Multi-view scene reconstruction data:

----

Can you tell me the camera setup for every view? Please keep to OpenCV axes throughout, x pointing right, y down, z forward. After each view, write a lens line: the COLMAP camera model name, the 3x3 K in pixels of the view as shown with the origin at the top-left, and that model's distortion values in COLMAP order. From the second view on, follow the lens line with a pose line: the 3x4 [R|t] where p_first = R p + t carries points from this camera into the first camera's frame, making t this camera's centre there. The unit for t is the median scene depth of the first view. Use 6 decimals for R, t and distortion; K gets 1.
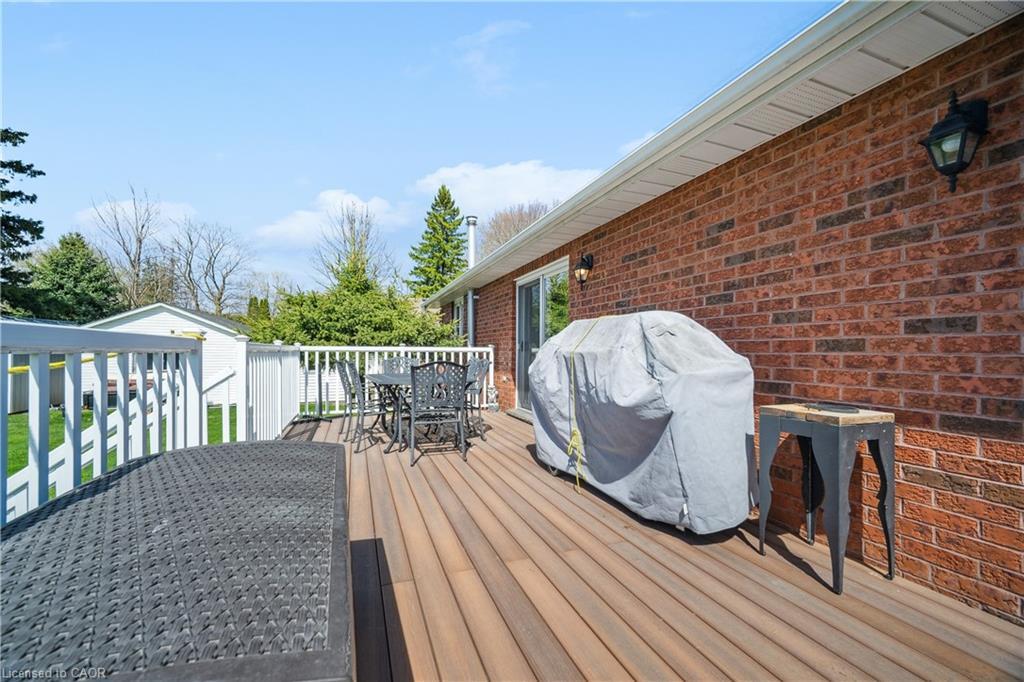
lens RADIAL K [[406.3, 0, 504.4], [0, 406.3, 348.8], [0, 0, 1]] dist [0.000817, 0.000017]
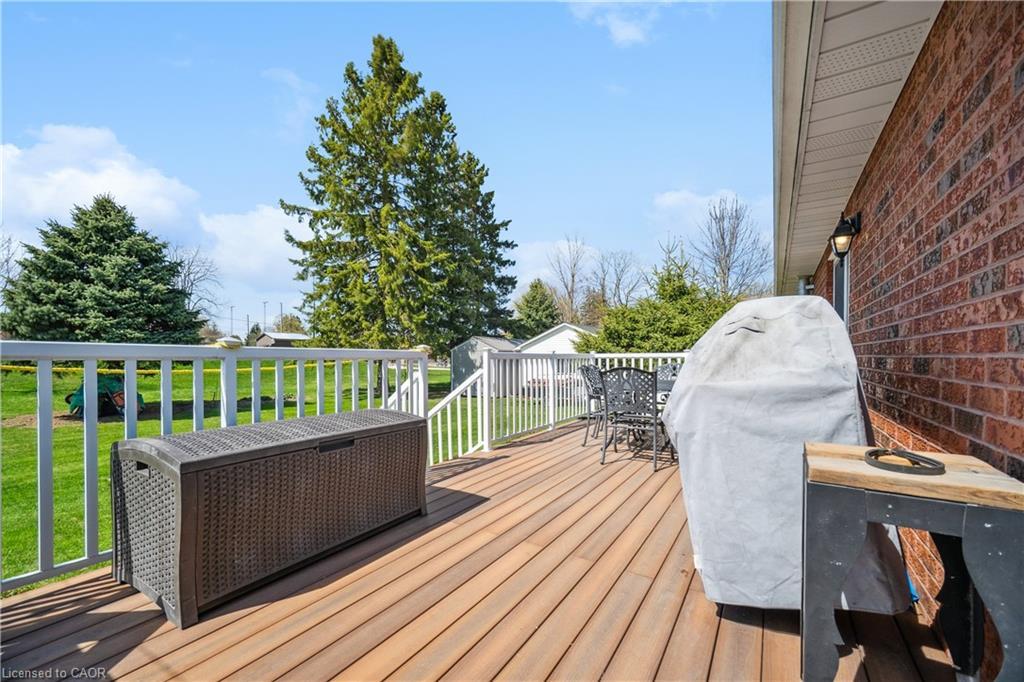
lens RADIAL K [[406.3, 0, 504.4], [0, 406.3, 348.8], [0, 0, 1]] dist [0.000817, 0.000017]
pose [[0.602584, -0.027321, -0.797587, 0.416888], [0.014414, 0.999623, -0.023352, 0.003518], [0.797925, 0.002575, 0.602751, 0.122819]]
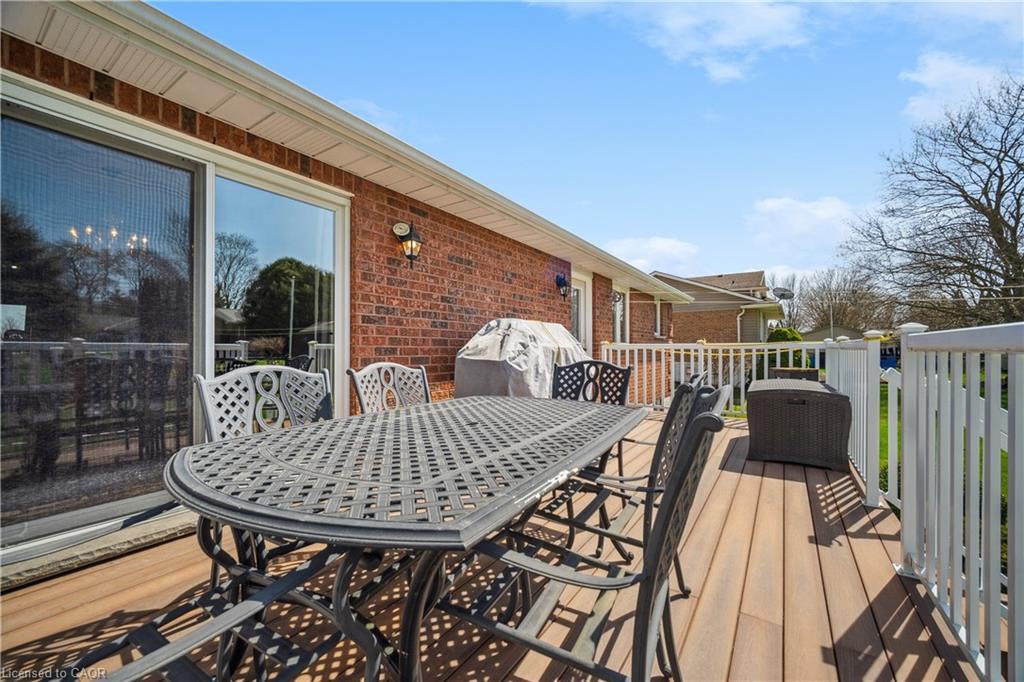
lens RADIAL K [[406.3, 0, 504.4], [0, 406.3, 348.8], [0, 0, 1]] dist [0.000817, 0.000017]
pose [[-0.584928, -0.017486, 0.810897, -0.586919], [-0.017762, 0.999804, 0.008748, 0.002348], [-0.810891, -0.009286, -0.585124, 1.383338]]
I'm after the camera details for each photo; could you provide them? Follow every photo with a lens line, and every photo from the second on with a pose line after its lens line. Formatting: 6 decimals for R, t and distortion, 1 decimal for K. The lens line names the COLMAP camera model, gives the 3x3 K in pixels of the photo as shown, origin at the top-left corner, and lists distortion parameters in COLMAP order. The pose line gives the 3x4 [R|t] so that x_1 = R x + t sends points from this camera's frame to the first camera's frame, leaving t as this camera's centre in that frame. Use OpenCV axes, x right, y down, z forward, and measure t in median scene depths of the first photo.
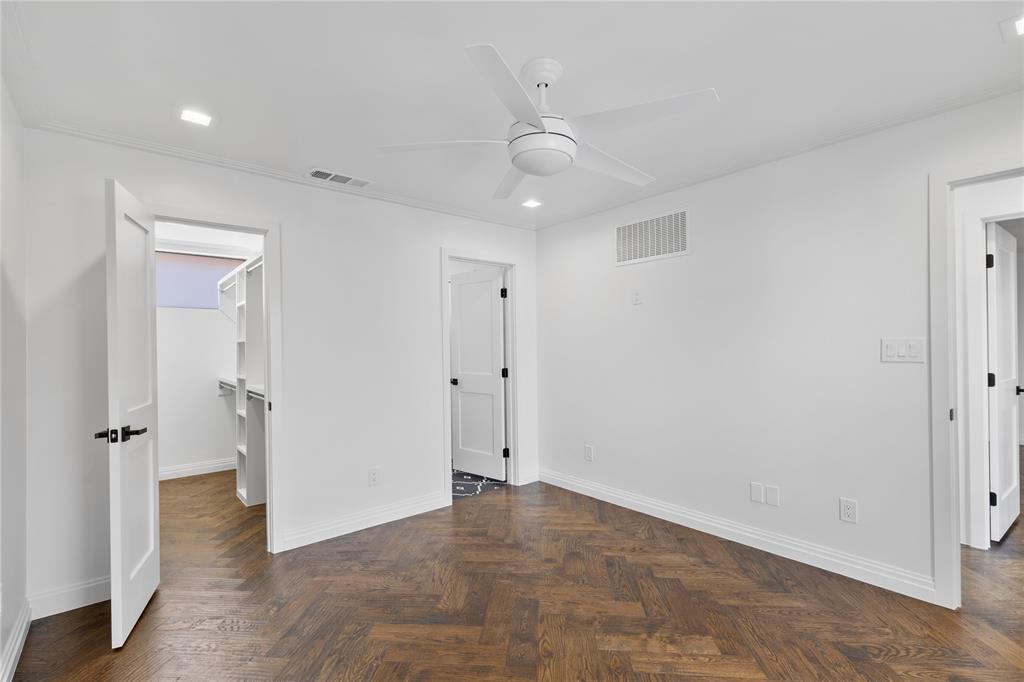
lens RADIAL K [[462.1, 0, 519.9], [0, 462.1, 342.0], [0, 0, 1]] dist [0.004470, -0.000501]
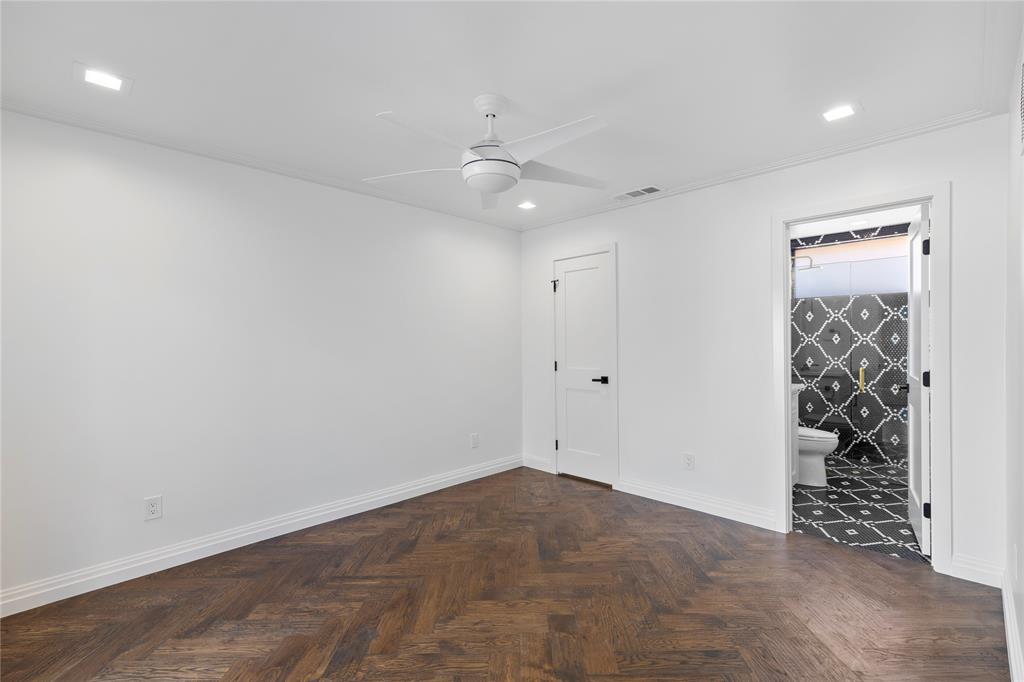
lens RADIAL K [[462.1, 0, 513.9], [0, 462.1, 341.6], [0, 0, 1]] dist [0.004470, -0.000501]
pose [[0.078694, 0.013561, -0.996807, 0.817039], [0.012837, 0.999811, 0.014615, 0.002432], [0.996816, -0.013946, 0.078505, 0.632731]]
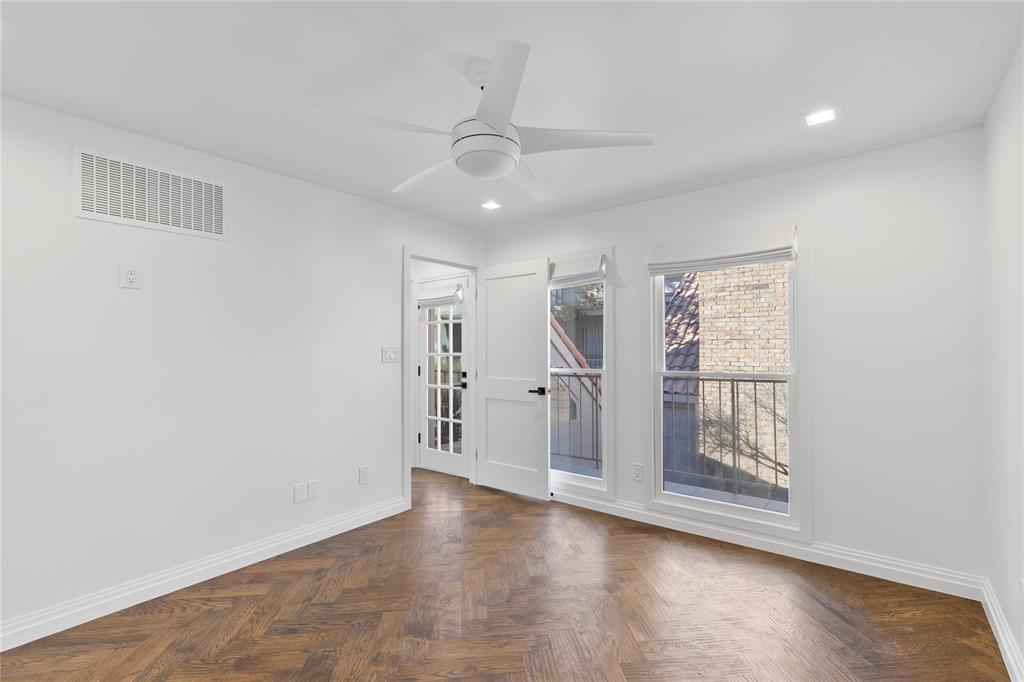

----

**What you should do:**
Copy out all of the entries above word for word, omitting the pictures.

**Solution to this task:**
Can you tell me the camera setup for every view? Please keep to OpenCV axes throughout, x pointing right, y down, z forward. After each view, write a lens line: the COLMAP camera model name, the 3x3 K in pixels of the view as shown with the origin at the top-left, and that model's distortion values in COLMAP order. From the second view on, follow the lens line with a pose line: the 3x4 [R|t] where p_first = R p + t carries points from this camera into the first camera's frame, making t this camera's centre there. The unit for t is the median scene depth of the first view. Use 6 decimals for R, t and distortion; K gets 1.
lens RADIAL K [[406.3, 0, 504.4], [0, 406.3, 348.8], [0, 0, 1]] dist [0.000817, 0.000017]
lens RADIAL K [[406.3, 0, 504.4], [0, 406.3, 348.8], [0, 0, 1]] dist [0.000817, 0.000017]
pose [[0.602584, -0.027321, -0.797587, 0.416888], [0.014414, 0.999623, -0.023352, 0.003518], [0.797925, 0.002575, 0.602751, 0.122819]]
lens RADIAL K [[406.3, 0, 504.4], [0, 406.3, 348.8], [0, 0, 1]] dist [0.000817, 0.000017]
pose [[-0.584928, -0.017486, 0.810897, -0.586919], [-0.017762, 0.999804, 0.008748, 0.002348], [-0.810891, -0.009286, -0.585124, 1.383338]]
I'm after the camera details for each photo; could you provide them? Follow every photo with a lens line, and every photo from the second on with a pose line after its lens line. Formatting: 6 decimals for R, t and distortion, 1 decimal for K. The lens line names the COLMAP camera model, gives the 3x3 K in pixels of the photo as shown, origin at the top-left corner, and lists distortion parameters in COLMAP order. The pose line gives the 3x4 [R|t] so that x_1 = R x + t sends points from this camera's frame to the first camera's frame, leaving t as this camera's centre in that frame. Use OpenCV axes, x right, y down, z forward, and measure t in median scene depths of the first photo.
lens RADIAL K [[462.1, 0, 519.9], [0, 462.1, 342.0], [0, 0, 1]] dist [0.004470, -0.000501]
lens RADIAL K [[462.1, 0, 513.9], [0, 462.1, 341.6], [0, 0, 1]] dist [0.004470, -0.000501]
pose [[0.078694, 0.013561, -0.996807, 0.817039], [0.012837, 0.999811, 0.014615, 0.002432], [0.996816, -0.013946, 0.078505, 0.632731]]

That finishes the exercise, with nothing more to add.